March 25, 2009
Elizabeth Maclin (202) 431-2676
Erin Mooney (571) 331-7970
FOR IMMEDIATE RELEASE:
Trout Unlimited Applauds U.S. Environmental Protection Agency’s Decision to Review Mountaintop Removal Mining’s Impact on Rivers and Streams
ARLINGTON, VA---Trout Unlimited (TU) applauds yesterday’s decision by the U.S. Environmental Protection Agency (EPA) to put two mountaintop removal coal-mining projects in Appalachia through further review because of the EPA’s belief “that the proposed project[s] will result in substantial and unacceptable impacts to aquatic resources of national importance.”
“I congratulate the EPA for its review of a process that has been detrimental to many watersheds in West Virginia,” said Larry Harris, a TU National Leadership Council representative from West Virginia. “Filling in headwater streams may be good for the economic well being of coal companies, but is harmful to the health of the streams and the well being of local citizens.”
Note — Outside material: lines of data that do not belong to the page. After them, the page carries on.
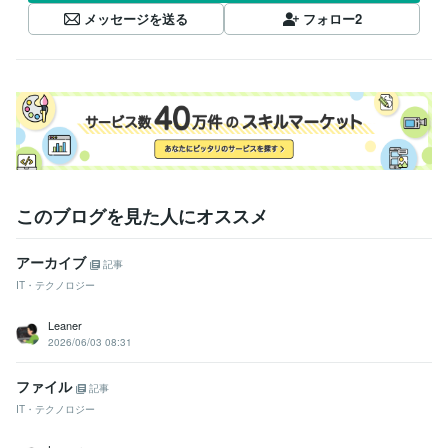
メッセージを送る
フォロー
2
このブログを見た人にオススメ
アーカイブ
記事
IT・テクノロジー
Leaner
2026/06/03 08:31
ファイル
記事
IT・テクノロジー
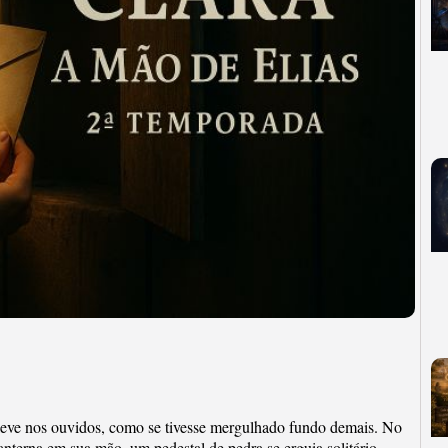
 leve nos ouvidos, como se tivesse mergulhado fundo demais. No
nterna em sua mão, um pedestal de pedra se erguia solitário.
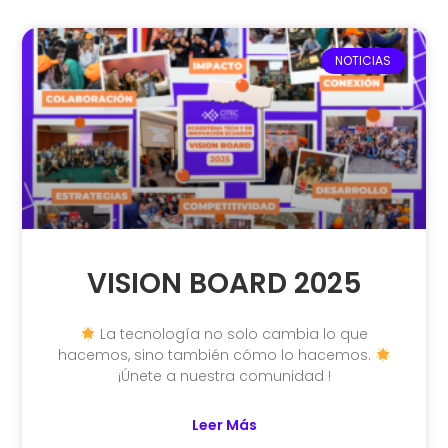
NOTICIAS
VISION BOARD 2025
La tecnología no solo cambia lo que
hacemos, sino también cómo lo hacemos.
¡Únete a nuestra comunidad !
Leer Más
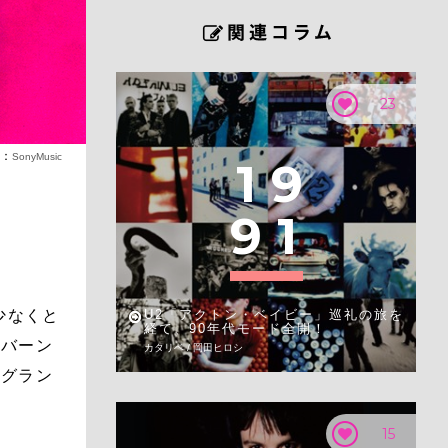
23
o：
SonyMusic
1
9
9
1
少なくと
U2「アクトン・ベイビー」巡礼の旅を
経て、90年代モード全開！
コバーン
カタリベ / 岡田ヒロシ
にグラン
15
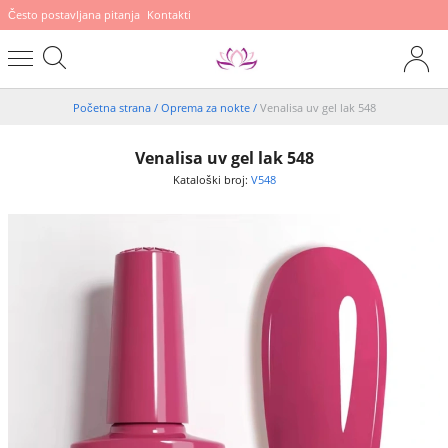
Često postavljana pitanja
Kontakti
Početna strana
/
Oprema za nokte
/
Venalisa uv gel lak 548
Venalisa uv gel lak 548
Kataloški broj:
V548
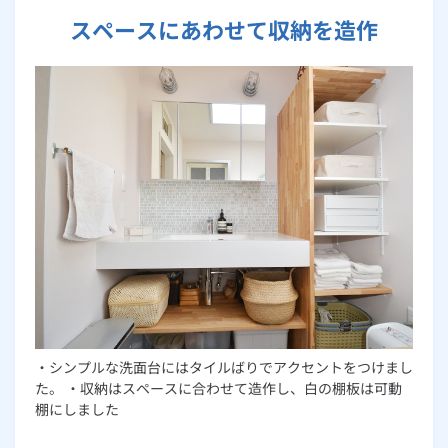
スペースにあわせて収納を造作
・シンプルな洗面台にはタイルばりでアクセントをつけまし
た。 ・収納はスペースに合わせて造作し、白の棚板は可動
棚にしました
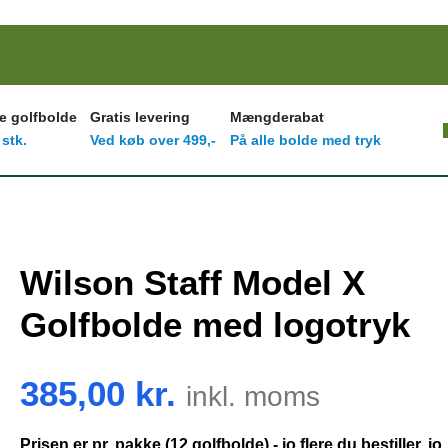
e golfbolde
Gratis levering
Mængderabat
 stk.
Ved køb over 499,-
På alle bolde med tryk
Wilson Staff Model X
Golfbolde med logotryk
385,00
kr.
inkl. moms
Prisen er pr. pakke (12 golfbolde) - jo flere du bestiller, jo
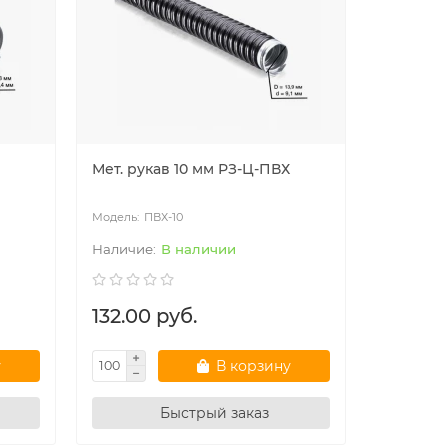
Мет. рукав 10 мм РЗ-Ц-ПВХ
18мм Рук
ПВХ-10
ПВ
В наличии
132.00 руб.
103.50
у
В корзину
Быстрый заказ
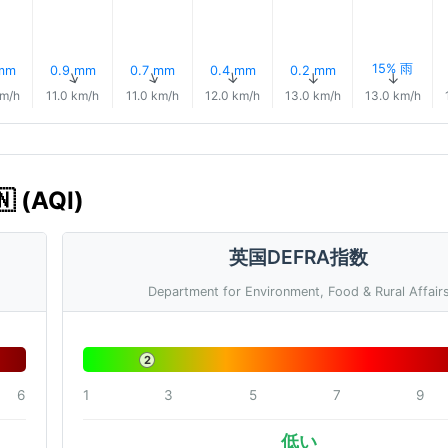
15% 雨
 mm
0.9 mm
0.7 mm
0.4 mm
0.2 mm
↑
↑
↑
↑
↑
↑
km/h
11.0 km/h
11.0 km/h
12.0 km/h
13.0 km/h
13.0 km/h
 (AQI)
英国DEFRA指数
Department for Environment, Food & Rural Affair
2
6
1
3
5
7
9
低い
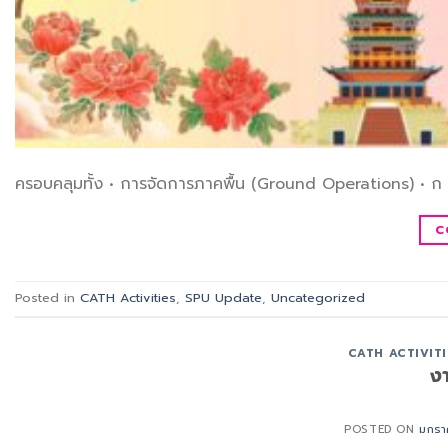
ครอบคลุมทั้ง • การจัดการภาคพื้น (Ground Operations) • ก 
C
Posted in
CATH Activities
,
SPU Update
,
Uncategorized
CATH ACTIVITI
ง
POSTED ON
มกรา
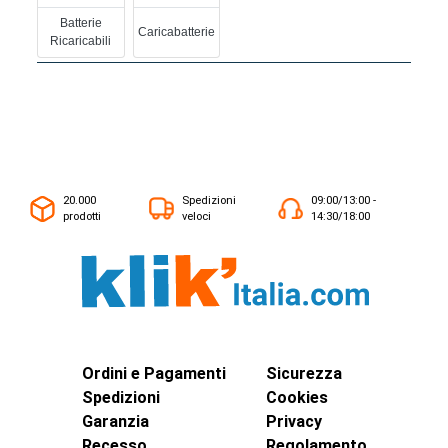
Batterie
Caricabatterie
Ricaricabili
20.000
Spedizioni
09:00/13:00 -
prodotti
veloci
14:30/18:00
Ordini e Pagamenti
Sicurezza
Spedizioni
Cookies
Garanzia
Privacy
Recesso
Regolamento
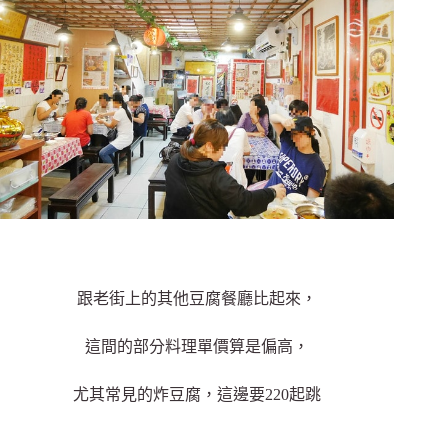
跟老街上的其他豆腐餐廳比起來，
這間的部分料理單價算是偏高，
尤其常見的炸豆腐，這邊要220起跳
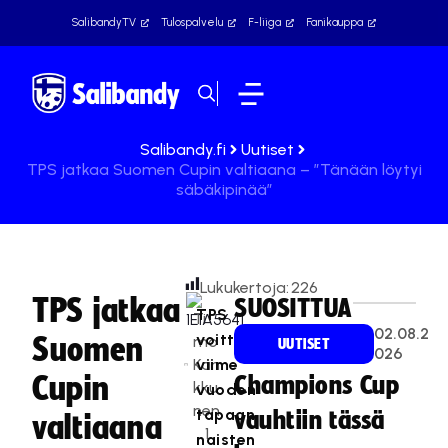
SalibandyTV
Tulospalvelu
F-liiga
Fanikauppa
Salibandy.fi
Uutiset
TPS jatkaa Suomen Cupin valtiaana – ”Tänään löytyi
säbäkipinää”
Lukukertoja:
226
TPS jatkaa
SUOSITTUA
TPS
Ti
02.08.2
voitti
Suomen
mo
UUTISET
026
Kan
viime
Cupin
Champions Cup
kku
vuoden
nen
tapaan
vauhtiin tässä
valtiaana
1
naisten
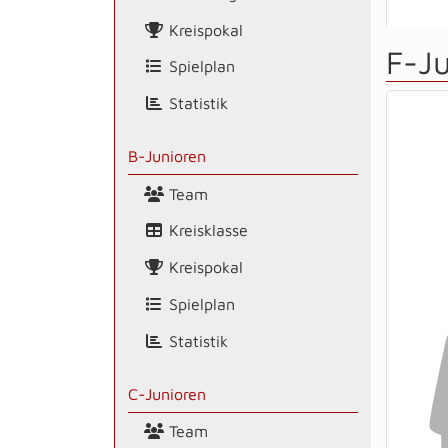
Kreispokal
F-J
Spielplan
Statistik
B-Junioren
Team
Kreisklasse
Kreispokal
Spielplan
Statistik
C-Junioren
Team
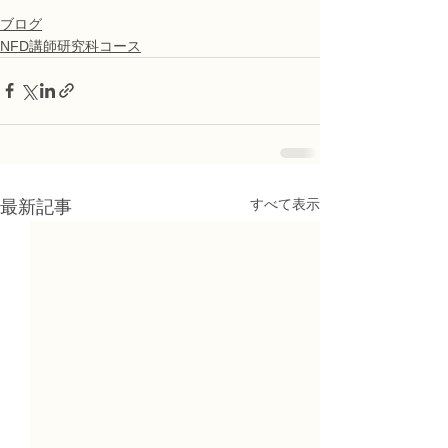
ブログ
NFD講師研究科コース
すべて表示
最新記事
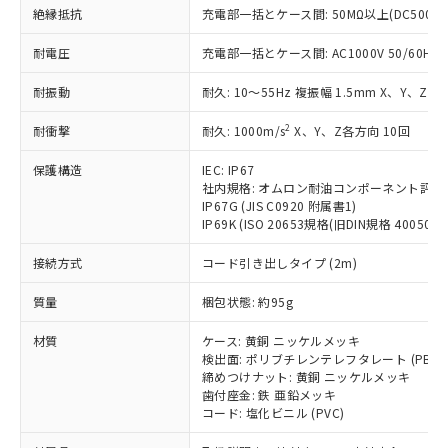
基準値を超えていることを示します。
いたものが、含有品と判明した場合などや
当社は、これら貴社製品のうち、外国
ことをご了承ください。
絶縁抵抗
充電部一括とケース間: 50MΩ以上(DC500V
「－」：未確認です。当社販売部門へお問
むを得ず変更することがあります。
為替および外国貿易法に定める商品
在庫状況および標準価格照会結果は、
い合わせください。
（以下｢規制貨物等」という）を輸出
耐電圧
充電部一括とケース間: AC1000V 50/60Hz 1
記載している更新日時点での社内デー
*EU RoHS指令（10物質）：
または国外への提供する場合は、日本
記
タに基づき作成されるものであり、閲
説明
鉛(Pb) 1000ppm以下、 水銀(Hg) 1000ppm以下、 カド
*中国RoHS10物質の基準値 (GB/T26572)：
国政府の輸出許可(または役務取引許
耐振動
耐久: 10～55Hz 複振幅 1.5mm X、Y、Z各
号
覧された時点での実際の在庫および標
ミウム(Cd) 100ppm以下、
Pb(鉛) :1000ppm、 Hg(水銀) : 1000ppm、 Cd(カドミウ
可)を取得するなどの必要な手続きを
六価クロム(Cr(Ⅵ)) 1000ppm以下、ポリ臭化ビフェニル
ム) : 100ppm、
準価格とは異なる場合があることをご
類(PBB) 1000ppm以下、ポリ臭化ジフェニルエーテル類
2
Cr(Ⅵ)(六価クロム) : 1000ppm、 PBBs(ポリ臭化ビフェ
耐衝撃
耐久: 1000m/s
X、Y、Z各方向 10回
とります。
了承ください。
(PBDE) 1000ppm以下、フタル酸ビス(2-エチルヘキシ
○
一定数以上の在庫あり
ニル類) : 1000ppm、 PBDEs(ポリ臭化ジフェニルエーテ
当社は規制貨物を破棄する場合は、完
ル) (DEHP)(別名：DOP) 1000ppm以下、フタル酸ブチ
正式な納期状況および標準価格はお客
ル類) : 1000ppm、
保護構造
IEC: IP67
ルベンジル（BBP） 1000ppm以下、フタル酸ジブチル
全に破砕するなど、違法に輸出されな
DBP(フタル酸ジブチル) : 1000ppm、 DIBP(フタル酸ジ
様のお取引先、またはお客様担当のオ
（DBP） 1000ppm以下、フタル酸ジイソブチル
社内規格: オムロン耐油コンポーネント評価
イソブチル) : 1000ppm、 BBP(フタル酸ブチルベンジ
△
一定数には満たないが在庫あり
いよう必要な手段を講じます。
ムロン制御機器販売店・当社販売員に
(DIBP) 1000ppm以下
ル) : 1000ppm、
IP67G (JIS C0920 附属書1)
当社は貴社製品を、核兵器、ミサイ
但し、RoHS指令で産業用監視および制御機器に対する
DEHP(フタル酸ビス(2-エチルヘキシル)) : 1000ppm
ご相談ください。
IP69K (ISO 20653規格(旧DIN規格 40050 PA
適用除外項目は除く。
ル、化学兵器、生物兵器またはその他
－
在庫なし(最新の在庫状況につ
オムロン制御機器販売店や当社販売拠
フタル酸エステル類の４物質については閾値を超える意
武器並びにこれらの製造装置等に一切
いては、お客様のお取引先、ま
図的な使用がないことを確認しています。
接続方式
コード引き出しタイプ (2m)
点は「
販売ネットワーク
」をご確認
※2 環境保護使用期限
使用いたしません。
たはお客様担当のオムロン制御
ください。
当社は、貴社製品を第三者に販売する
質量
梱包状態: 約95g
機器販売店・当社販売員にご確
在庫状況および標準価格結果を当社の
※2 対応予定月
「ｅ」：有害物質（10物質）のすべてが基
場合は、上記1、2および3の内容を当
認ください)
事前の承諾なく第三者に漏洩または開
準値以下であることを示します。
材質
ケース: 黄銅 ニッケルメッキ
該第三者に通知します。また当社は、
示しないようお願いします。
検出面: ポリブチレンテレフタレート (PBT)
部品在庫の切り替え状況などにより、予定
「10」：通常の使用状況下において有害物
販売先および販売に係わる関係者が違
マイパーツ機能（部品リスト作成サー
空
受注生産機種、また在庫状況の
締めつけナット: 黄銅 ニッケルメッキ
月が前後することがあります。
質が外部に漏えいし、環境に深刻な影響を
法に輸出するおそれがある場合は、取
ビス）をご利用いただくには、I-Web
白
情報を公開していない機種
歯付座金: 鉄 亜鉛メッキ
及ぼさない年数を意味します。
り引きをいたしません。
メンバーズにご登録されている必要が
コード: 塩化ビニル (PVC)
「－」：未確認です。当社販売部門へお問
あります。
い合わせください。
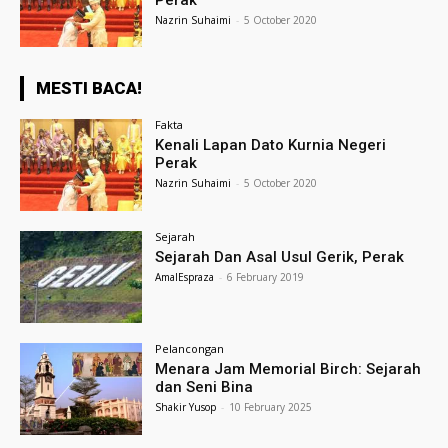
Nazrin Suhaimi
-
5 October 2020
MESTI BACA!
Fakta
Kenali Lapan Dato Kurnia Negeri
Perak
Nazrin Suhaimi
-
5 October 2020
Sejarah
Sejarah Dan Asal Usul Gerik, Perak
AmalEspraza
-
6 February 2019
Pelancongan
Menara Jam Memorial Birch: Sejarah
dan Seni Bina
Shakir Yusop
-
10 February 2025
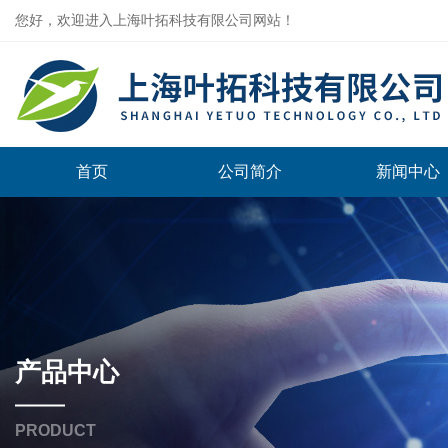
您好，欢迎进入上海叶拓科技有限公司网站！
首页
公司简介
新闻中心
产品中心
PRODUCT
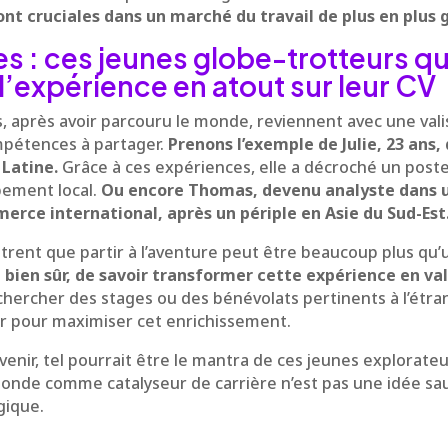
t cruciales dans un marché du travail de plus en plus g
 : ces jeunes globe-trotteurs qu
l’expérience en atout sur leur CV
après avoir parcouru le monde, reviennent avec une valis
mpétences à partager.
Prenons l’exemple de Julie, 23 ans,
Latine.
Grâce à ces expériences, elle a décroché un pos
pement local.
Ou encore Thomas, devenu analyste dans u
erce international, après un périple en Asie du Sud-Est
rent que partir à l’aventure peut être beaucoup plus qu’
, bien sûr, de savoir transformer cette expérience en va
hercher des stages ou des bénévolats pertinents à l’étr
er pour maximiser cet enrichissement.
venir, tel pourrait être le mantra de ces jeunes explorat
 monde comme catalyseur de carrière n’est pas une idée sa
gique.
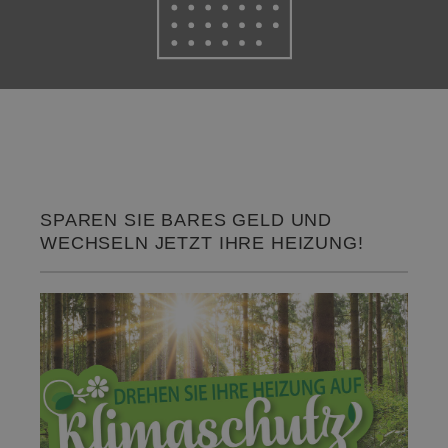
SPAREN SIE BARES GELD UND
WECHSELN JETZT IHRE HEIZUNG!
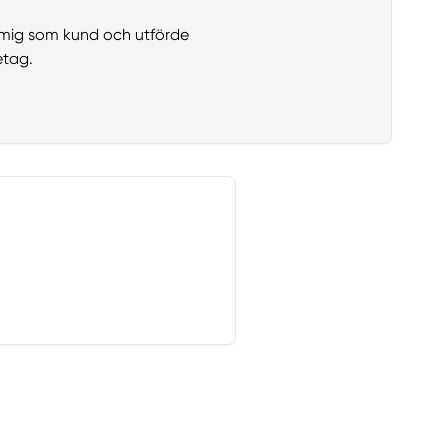
å mig som kund och utförde
etag.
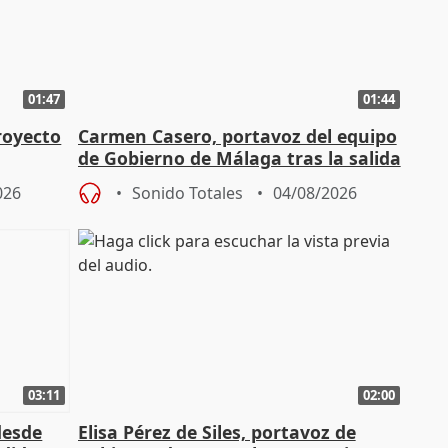
01:47
01:44
royecto
Carmen Casero, portavoz del equipo
de Gobierno de Málaga tras la salida
de Pérez de Siles
026
Sonido Totales
04/08/2026
03:11
02:00
desde
Elisa Pérez de Siles, portavoz de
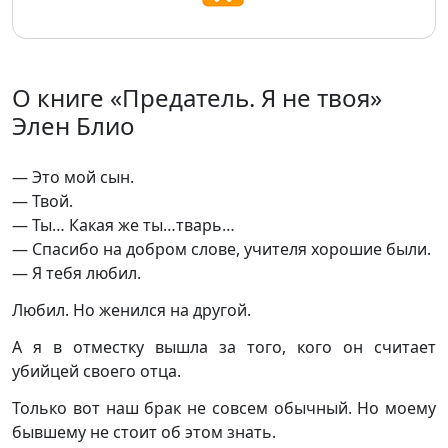
О книге «Предатель. Я не твоя»
Элен Блио
— Это мой сын.
— Твой.
— Ты… Какая же ты…тварь…
— Спасибо на добром слове, учителя хорошие были.
— Я тебя любил.
Любил. Но женился на другой.
А я в отместку вышла за того, кого он считает
убийцей своего отца.
Только вот наш брак не совсем обычный. Но моему
бывшему не стоит об этом знать.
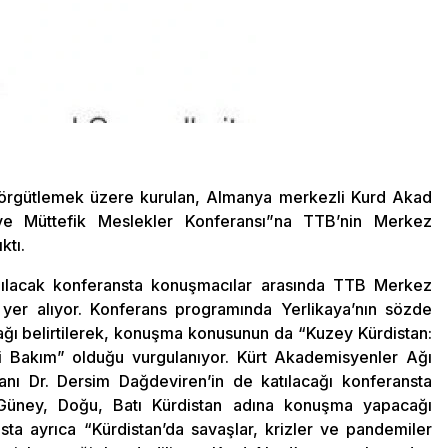
 örgütlemek üzere kurulan, Almanya merkezli Kurd Akad
 ve Müttefik Meslekler Konferansı”na TTB’nin Merkez
ktı.
pılacak konferansta konuşmacılar arasında TTB Merkez
yer alıyor. Konferans programında Yerlikaya’nın sözde
cağı belirtilerek, konuşma konusunun da “Kuzey Kürdistan:
 Bakım” olduğu vurgulanıyor. Kürt Akademisyenler Ağı
anı Dr. Dersim Dağdeviren’in de katılacağı konferansta
Güney, Doğu, Batı Kürdistan adına konuşma yapacağı
sta ayrıca “Kürdistan’da savaşlar, krizler ve pandemiler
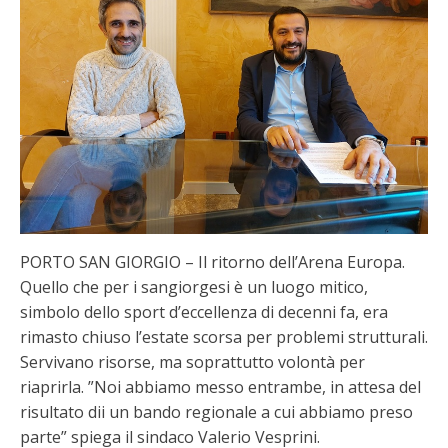
PORTO SAN GIORGIO – Il ritorno dell’Arena Europa.
Quello che per i sangiorgesi è un luogo mitico,
simbolo dello sport d’eccellenza di decenni fa, era
rimasto chiuso l’estate scorsa per problemi strutturali.
Servivano risorse, ma soprattutto volontà per
riaprirla. ”Noi abbiamo messo entrambe, in attesa del
risultato dii un bando regionale a cui abbiamo preso
parte” spiega il sindaco Valerio Vesprini.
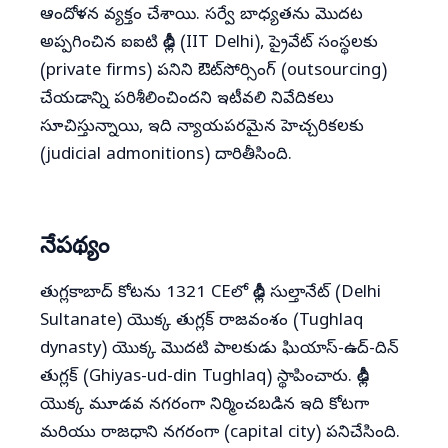
ఆందోళన వ్యక్తం చేశాయి. సర్వే బాధ్యతను మొదట
అప్పగించిన ఐఐటి ఢిల్లీ (IIT Delhi), ప్రైవేట్ సంస్థలకు
(private firms) పనిని ఔట్‌సోర్సింగ్ (outsourcing)
చేయడాన్ని పరిశీలించిందని ఇటీవలి నివేదికలు
సూచిస్తున్నాయి, ఇది న్యాయపరమైన హెచ్చరికలకు
(judicial admonitions) దారితీసింది.
నేపథ్యం
తుగ్లకాబాద్ కోటను 1321 CEలో ఢిల్లీ సుల్తానేట్ (Delhi
Sultanate) యొక్క తుగ్లక్ రాజవంశం (Tughlaq
dynasty) యొక్క మొదటి పాలకుడు ఘియాస్-ఉద్-దిన్
తుగ్లక్ (Ghiyas-ud-din Tughlaq) స్థాపించారు. ఢిల్లీ
యొక్క మూడవ నగరంగా నిర్మించబడిన ఇది కోటగా
మరియు రాజధాని నగరంగా (capital city) పనిచేసింది.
“The EPA made the right decision yesterday,” said Elizabeth Maclin, TU’s Vice President for Eastern Conservation. “No other practice comes to mind that is more destructive to rivers than mountaintop removal mining. That it is legally permitted by the federal government is mind-boggling.”
The EPA expressed “serious concerns” about the need to reduce the potential harmful impacts on water quality caused by certain types of coal mining practices. A commonly used mining practice is “mountaintop removal mining” where mountain peaks are blasted away and the mining waste is dumped directly in rivers and streams, burying them.
Mountaintop removal mining has buried or degraded nearly 2,000 miles of Appalachian streams to date as well as caused additional harm to downstream areas by introducing sediment pollution, altering stream hydrology, and increasing flooding.
In yesterday’s announcement, the EPA specifically addressed two proposed mountaintop removal mining coal operations in West Virginia and Kentucky. The projects would allow mining companies to fill streams with mining waste at the two sites. The EPA sent letters to the U.S. Army Corps of Engineers recommending that the West Virginia permit application be denied and that the Kentucky application be revised to ensure protection of the local streams.
Mountaintop removal mining practices create a survival risk for brook trout and other wild trout populations, and impede efforts to restore brook trout in already degraded watersheds. While neither of the two proposed mines in question would affect habitat for brook trout, the only trout native to the East, many streams in the Appalachian Mountains subject to mountaintop removal mining are, or historically were, habitat for brook trout. Brook trout currently live in only a fraction of their original range.
Trout Unlimited is the nation’s largest coldwater conservation organization, with 140,000 members dedicated to conserving, protecting, and restoring North America’s trout and salmon fisheries and their watersheds.